● **TEKS DOKUMEN**
+-------+
Selain itu, majelis hakim tingkat banding juga menimbang bahwa Pinangki adalah seorang ibu dari seorang anak balita. Dan sebagai wanita, terdakwa harus mendapat perhatian, perlindungan, dan diperlakukan secara adil.
Guru Besar Fakultas Hukum Universitas Jenderal Soedirman Hibnu Nugroho, Selasa (15/6/2021), mengatakan, putusan majelis hakim terhadap vonis Pinangki memperlihatkan tidak adanya semangat pemberantasan korupsi dari hakim. Padahal, pelaku korupsi adalah seorang jaksa yang adalah teladan dan pilar penegakan hukum.
Di sisi lain, sebagaimana di pengadilan negeri, di pengadilan tinggi berlaku judex facti, yakni berwenang memeriksa fakta dan bukti dari suatu perkara. Dengan demikian, mestinya putusan pengadilan tinggi tidak jauh berbeda dari putusan pengadilan negeri.
+-------+
● **CUPLIKAN CATATAN**
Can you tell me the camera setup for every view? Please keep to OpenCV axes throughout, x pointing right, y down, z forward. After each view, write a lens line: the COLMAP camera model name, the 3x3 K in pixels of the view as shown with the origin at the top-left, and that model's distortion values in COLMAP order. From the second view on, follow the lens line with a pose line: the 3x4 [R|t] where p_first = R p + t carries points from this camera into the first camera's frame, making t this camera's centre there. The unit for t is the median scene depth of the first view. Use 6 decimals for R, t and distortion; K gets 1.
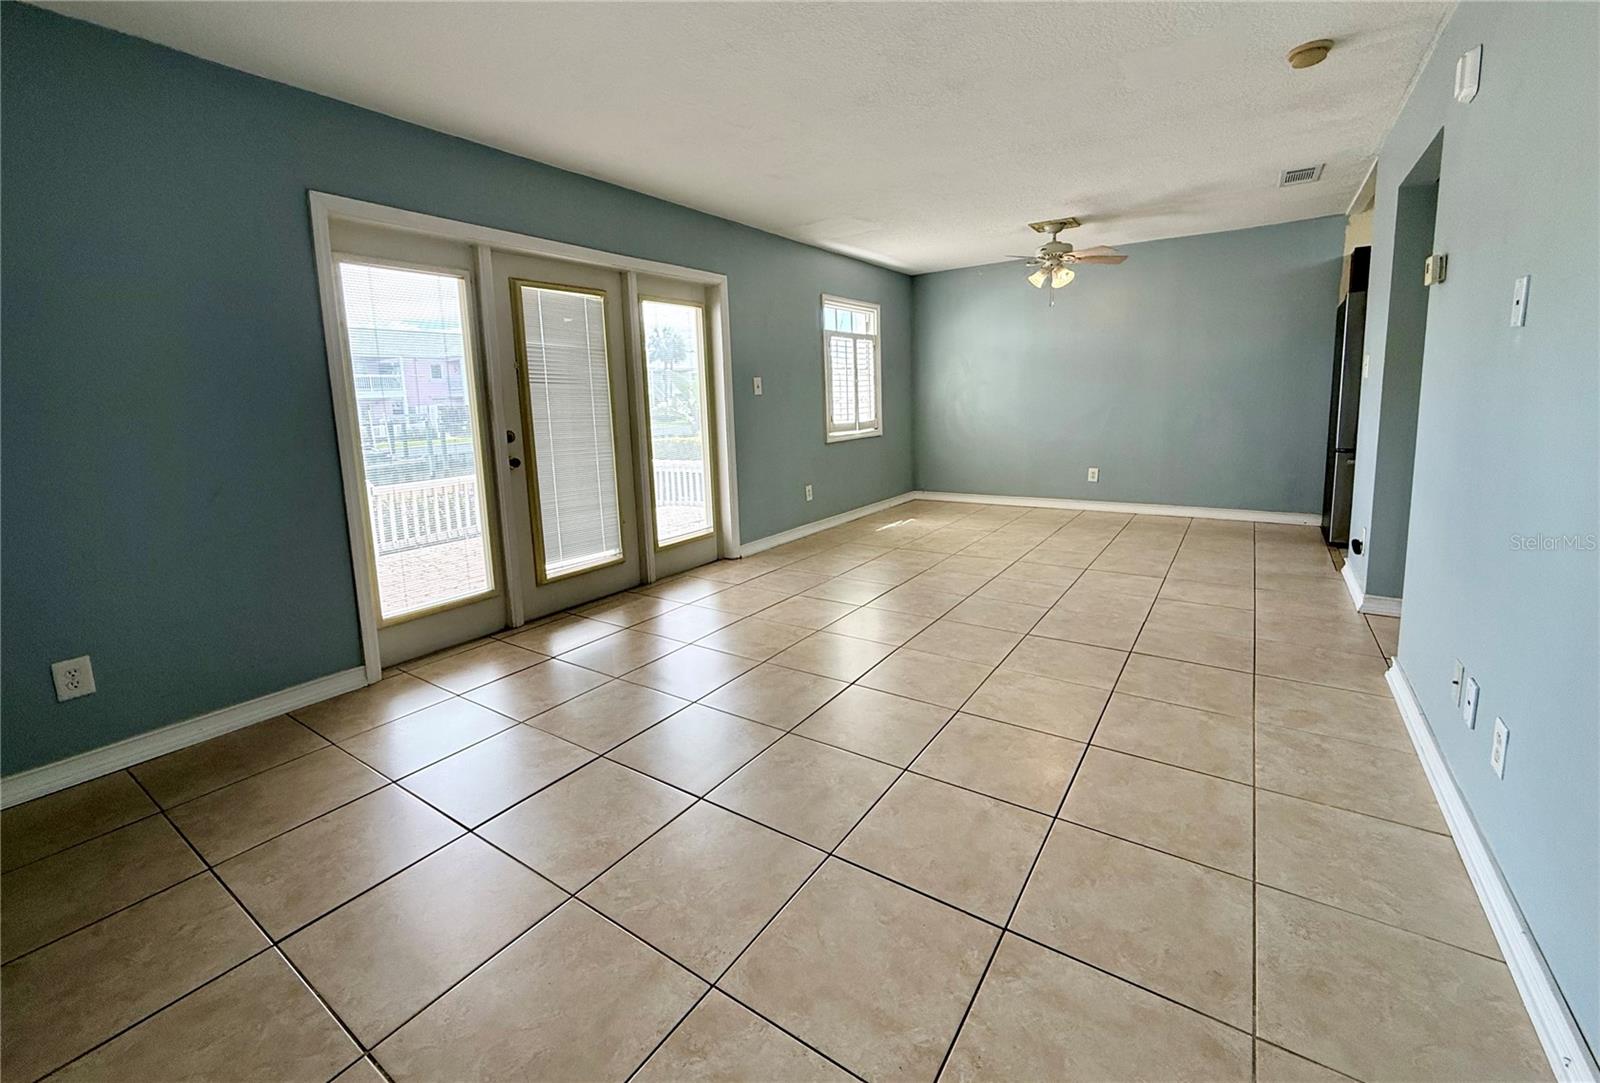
+-------+
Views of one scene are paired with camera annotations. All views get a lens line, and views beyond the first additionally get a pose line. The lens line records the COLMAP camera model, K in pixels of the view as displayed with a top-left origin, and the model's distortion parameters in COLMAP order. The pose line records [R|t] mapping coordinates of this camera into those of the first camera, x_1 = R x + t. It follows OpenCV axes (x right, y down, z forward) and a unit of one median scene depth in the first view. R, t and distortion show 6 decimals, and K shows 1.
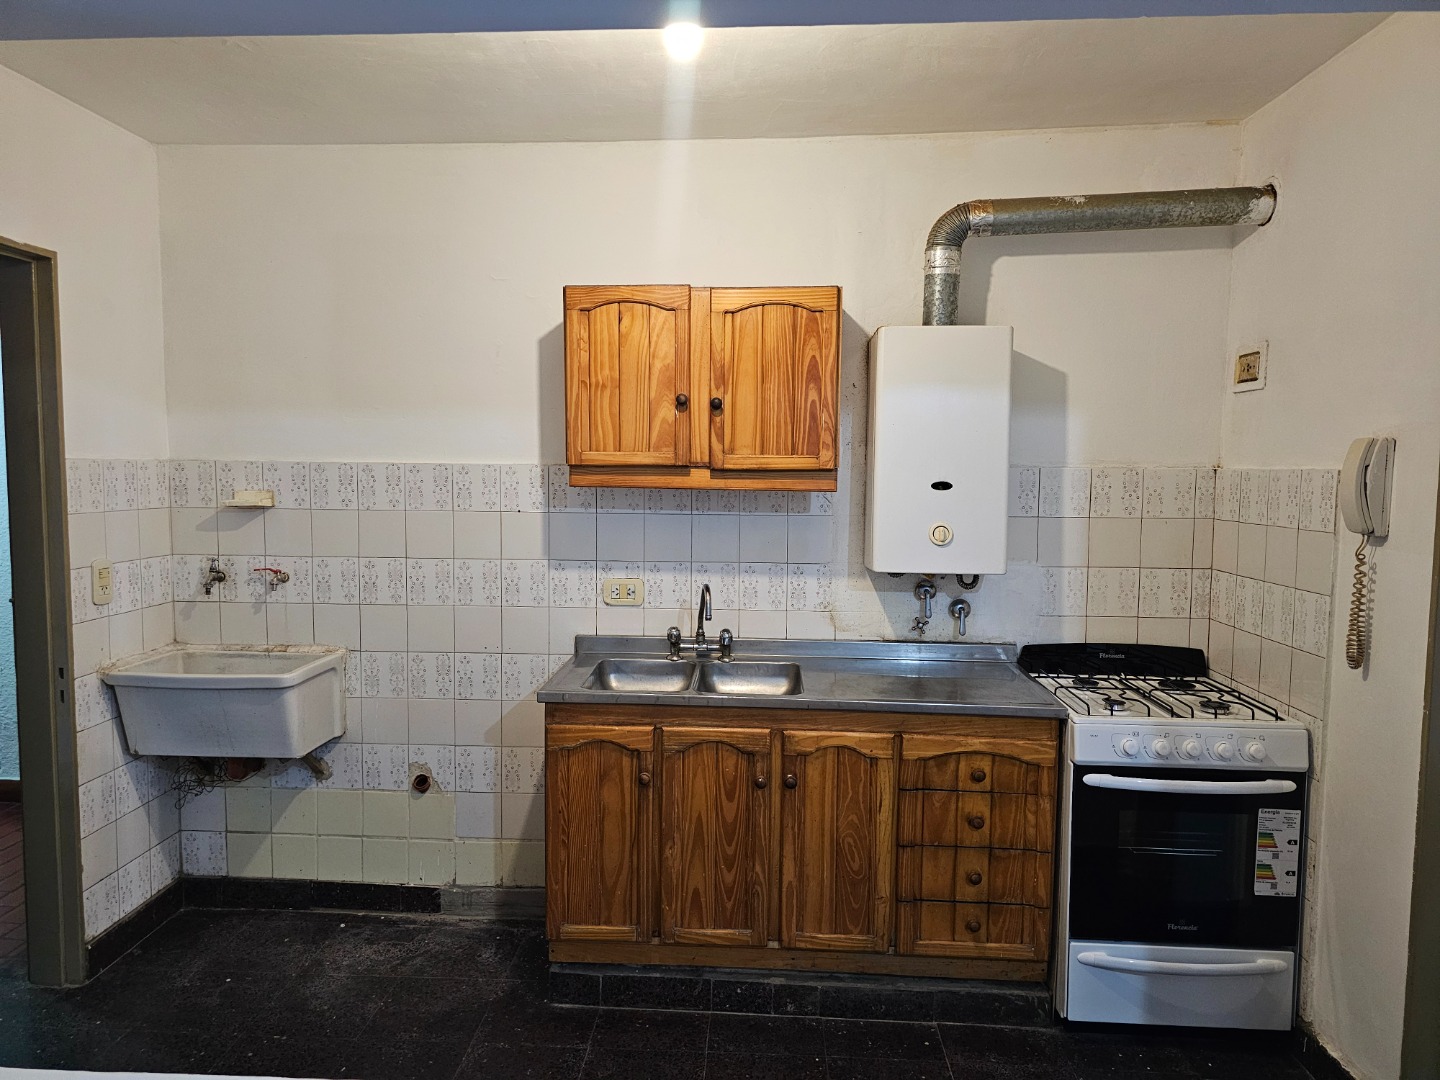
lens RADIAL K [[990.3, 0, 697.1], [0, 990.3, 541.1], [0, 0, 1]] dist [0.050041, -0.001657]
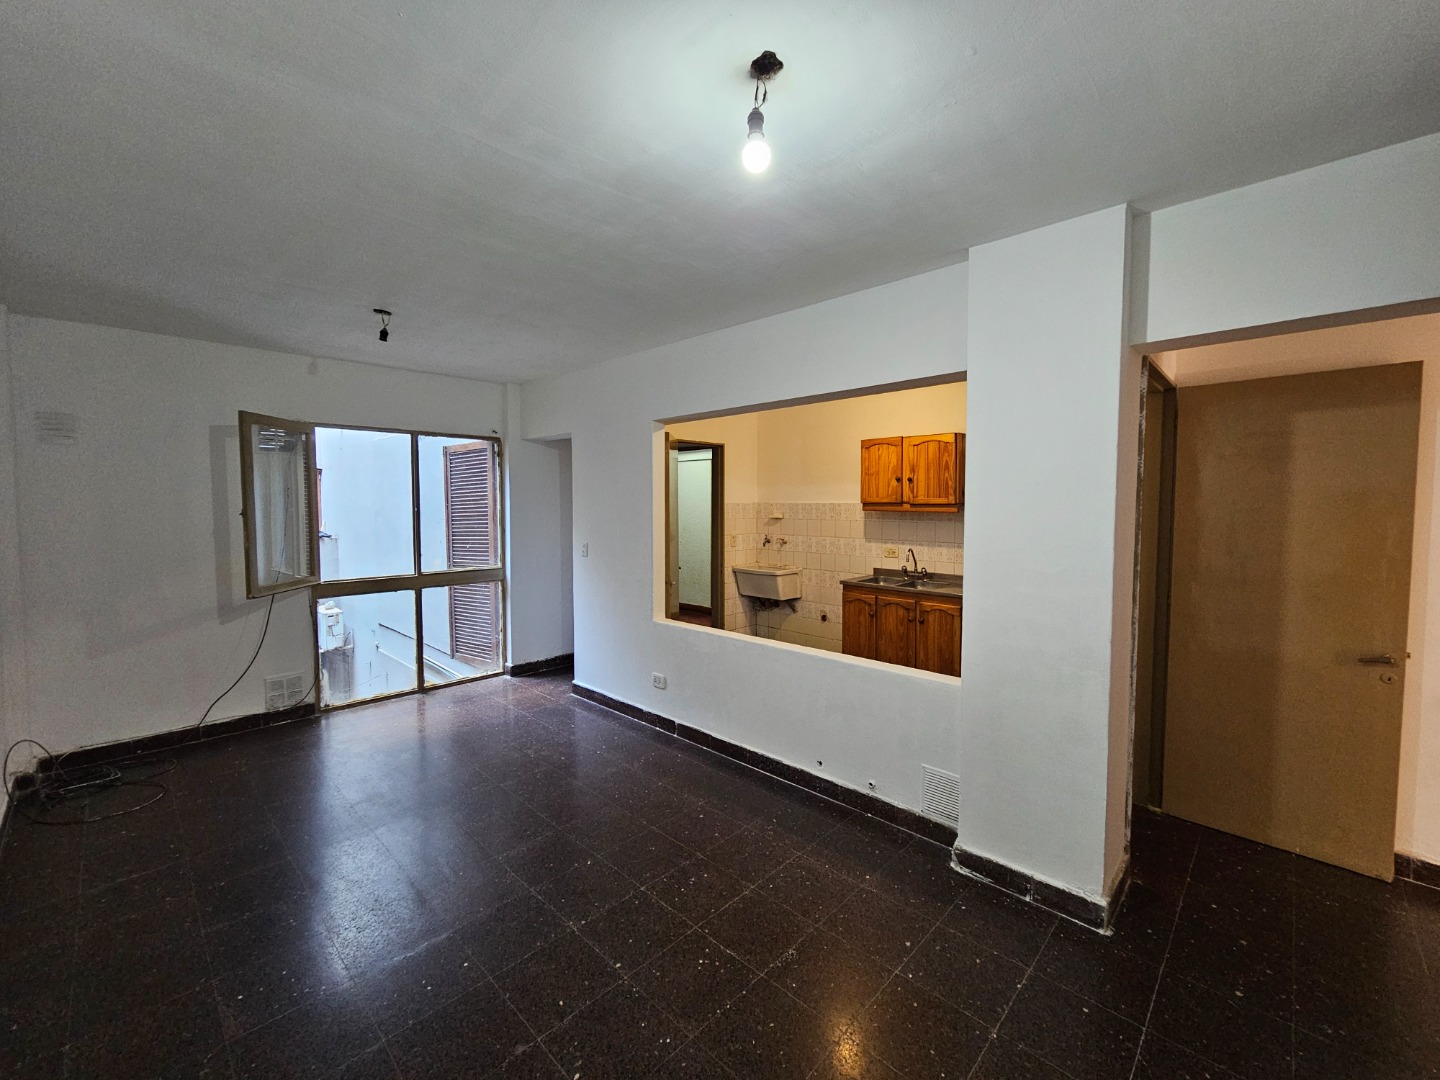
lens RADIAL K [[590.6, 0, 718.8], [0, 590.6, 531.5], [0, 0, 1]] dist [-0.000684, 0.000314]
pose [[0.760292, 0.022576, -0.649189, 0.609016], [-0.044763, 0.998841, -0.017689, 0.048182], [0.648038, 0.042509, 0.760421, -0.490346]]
+-------+
● **KEGIATAN**
1. Berdasarkan teks dokumen, jelaskan dalam satu sampai tiga kalimat mengapa putusan pengadilan tinggi semestinya tidak jauh berbeda dari putusan pengadilan negeri.
2. Sebutkan semua hal yang menurut teks dokumen harus didapat terdakwa sebagai wanita.

● **KUNCI JAWABAN**
1. Di pengadilan tinggi, sama seperti di pengadilan negeri, berlaku judex facti, yaitu kewenangan memeriksa fakta dan bukti dari suatu perkara. Karena itu, putusan pengadilan tinggi semestinya tidak jauh berbeda dari putusan pengadilan negeri.

2. Terdakwa harus mendapat perhatian, perlindungan, dan diperlakukan secara adil.